The basic form of a string-notated bytevector is #u8"CONTENT". The Scheme reader will read them if bytestrings are enabled via (read-enable 'bytestrings), and the Scheme writer will write them if they are enabled via (print-enable 'bytestrings).

To avoid character encoding issues within string-notated bytevectors, only printable ASCII characters (that is, Unicode codepoints in the range from U+0020 to U+007E inclusive) are allowed to be used within the CONTENT of a string-notated bytevector.
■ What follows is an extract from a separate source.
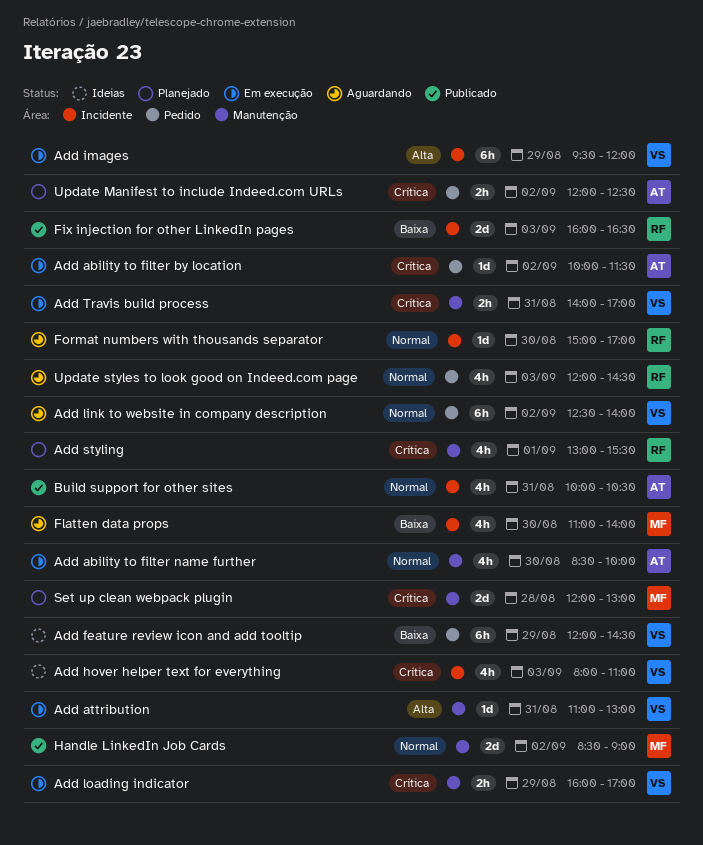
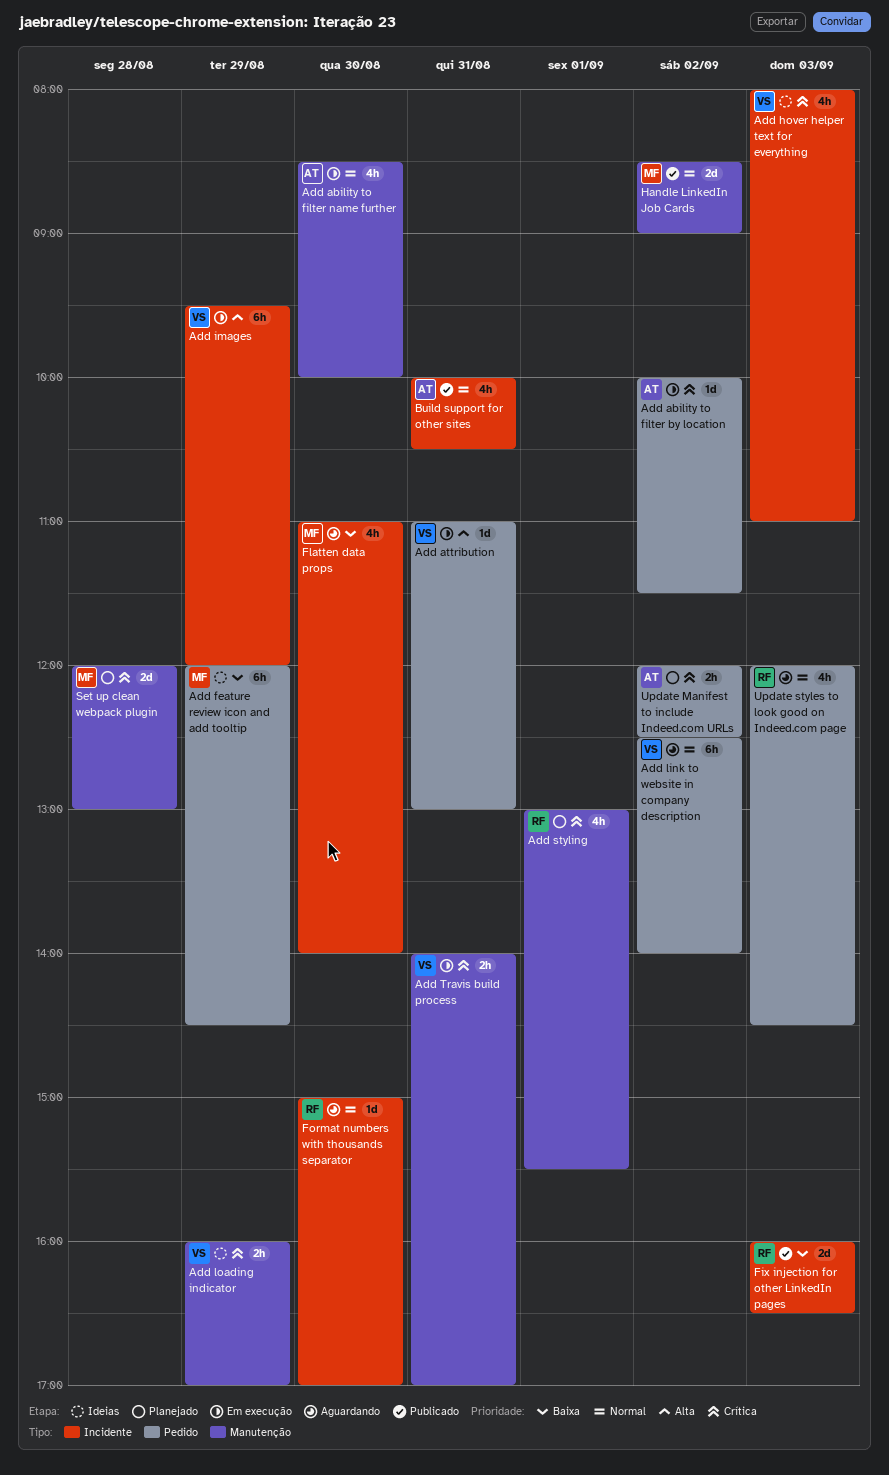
Add attribution, label: Manutenção -> Pedido
Add feature review icon and add tooltip, owner: VS -> MF
Add loading indicator, status: Em execução -> Ideias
All other characters must be expressed through mnemonic or inline hex escapes, and " and \ must also be escaped as in normal Scheme strings.

Within the CONTENT of a string-notated bytevector:

  • \a ⇒ 7
  • \b ⇒ 8
  • \t ⇒ 9
  • \n ⇒ 10
  • \r ⇒ 13
  • \" ⇒ 34
  • \\ ⇒ 92
  • \| ⇒ 124
  • the sequence \x followed by zero or more 0 characters, followed by one or two hexadecimal digits, followed by ; represents the integer specified by the hexadecimal digits;
  • the sequence \ followed by zero or more intraline whitespace characters, followed by a newline, followed by zero or more further intraline whitespace characters, is ignored and corresponds to no entry in the resulting bytevector;
  • any other printable ASCII character represents the character number of that character in the ASCII/Unicode code chart; and
  • it is an error to use any other character or sequence beginning with \ within a string-notated bytevector.

Note: The \| sequence is provided so that string parsing, symbol parsing, and string-notated bytevector parsing can all use the same sequences. However, we give a complete definition of the valid lexical syntax in this SRFI rather than inheriting the native syntax of strings, so that it is clear that #u8"ι" and #u8"\xE000;" are invalid.

When the Scheme reader encounters a string-notated bytevector, it produces a datum as if that bytevector had been written out in full. That is, #u8"A" is exactly equivalent to #u8(65).